Einhard (less correctly EGINHARD), historian, born c. 770 in the district watered by the River Main in the eastern part of the Frankish Empire; d. March 14, 840, at Seligenstadt. His earliest training he received at the monastery of Fulda, where he showed such unusual mental powers that Abbot Baugulf sent him to the court of Charlemagne. His education was completed at the Palace School, where he was fortunate enough to count among his masters the great Alcuin, who bears witness to his remarkable talent in mathematics and architecture, and also to the fact that, in spite of his unattractive person, he was among the emperor’s most trusted advisers. Charlemagne gave Einhard charge of his great public buildings, e.g. the construction of the Aachen cathedral and the palaces of Aachen and Ingelheim, for which reason he was known in court circles as Beseleel, after the builder of the tabernacle (Ex., xxi). Charlemagne also availed himself of Einhard’s tact and prudence to send him on various diplomatic missions. Thus, in 802 he placed in his hands the negotiations for the exchange of distinguished Saxon hostages, and in 806 he was dispatched to Rome to obtain papal approbation for the partition of the empire, which the emperor had just decided upon.
During the reign of Louis the Pious he retained his position of trust, and proved a faithful counsellor to Louis’s son, Lothair. Unsuccessful, however, in his attempts to settle the contests for the crown which had been stirred up by Empress Judith, and unable to bring about a lasting reconciliation between Louis and his sons, Einhard, in 830, withdrew to Mühlheim (Mulinheim) on the Main, which he had been granted as early as 815, together with other estates, as a mark of imperial favor. He transferred thither the relics of Sts. Marcellinus and Peter, and called the place Seligenstadt. Moreover, between 831 and 834 he established here a Benedictine abbey, where, after the death of his wife, Emma (or Imma), sister of Bishop Bernhar of Worms (not daughter of Charlemagne), he spent the rest of his life as abbot. It is not certain whether he was ordained priest. His epitaph was written by Rabanus Maurus.

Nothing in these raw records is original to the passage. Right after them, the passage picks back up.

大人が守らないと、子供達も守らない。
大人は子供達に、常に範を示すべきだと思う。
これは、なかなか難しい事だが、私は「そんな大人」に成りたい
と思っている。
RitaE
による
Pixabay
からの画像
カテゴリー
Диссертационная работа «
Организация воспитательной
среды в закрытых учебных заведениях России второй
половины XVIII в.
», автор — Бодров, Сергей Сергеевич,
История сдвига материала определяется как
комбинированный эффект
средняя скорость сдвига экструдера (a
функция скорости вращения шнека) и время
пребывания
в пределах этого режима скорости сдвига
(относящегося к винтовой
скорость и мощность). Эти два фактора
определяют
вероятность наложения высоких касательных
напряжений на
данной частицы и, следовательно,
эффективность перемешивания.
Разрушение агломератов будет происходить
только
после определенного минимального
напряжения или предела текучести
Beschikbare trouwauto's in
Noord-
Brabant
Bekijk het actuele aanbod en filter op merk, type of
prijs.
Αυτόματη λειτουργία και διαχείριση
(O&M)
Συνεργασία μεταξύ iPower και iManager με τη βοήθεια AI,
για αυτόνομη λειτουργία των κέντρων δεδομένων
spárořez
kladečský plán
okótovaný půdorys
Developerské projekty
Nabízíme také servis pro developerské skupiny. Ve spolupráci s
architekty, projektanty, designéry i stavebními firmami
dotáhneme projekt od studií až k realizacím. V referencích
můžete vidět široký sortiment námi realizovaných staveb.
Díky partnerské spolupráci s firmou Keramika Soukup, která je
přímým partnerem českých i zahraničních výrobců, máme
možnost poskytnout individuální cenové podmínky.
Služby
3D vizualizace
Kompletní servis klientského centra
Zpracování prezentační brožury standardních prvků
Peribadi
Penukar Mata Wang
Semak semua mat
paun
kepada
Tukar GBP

The most important of Einhard’s works is the “Vita Caroli Magni” (in “Mon. Germ. Hist.: Script”, II; printed separately, 4th ed., Hanover, 1880; also in Jaffé, “Bibliotheca rerum germanicarum”, IV; Germ. tr. by Abel, 3rd ed., Berlin, 1893, in “Geschichtsschreiber der deutschen Vorzeit”). This, the best biography of the whole period of the Middle Ages, written in close imitation of Suetonius, particularly his “Vita Augusti”, shows the emperor from the standpoint of the most intimate personal acquaintance with all sides of his character, and with a genuine attempt at truth of portrayal. The diction is in general elegant, though not polished. The annals of the Carlovingian Empire, which have been handed down as Einhard’s (ed. Kurze, 1895), are, in their present form, older materials worked over. Those for the years between 796 and 820 may date back to Einhard. In addition, we have from his hand the “Translatio et Miracula SS. Marcellini et Petri” (Mon. Germ. Hist.: Script., XV), containing data which are important for the history of culture. The seventy-one letters, written by Einhard between 825 and 830 (ed. Jaffe, “Bibliotheca”, Berlin, 1867, IV) in a clear, simple style, constitute an important source for the history of Louis the Pious. A collective edition of Einhard’s works was published by Teulet (Paris, 1840-43), with French translation.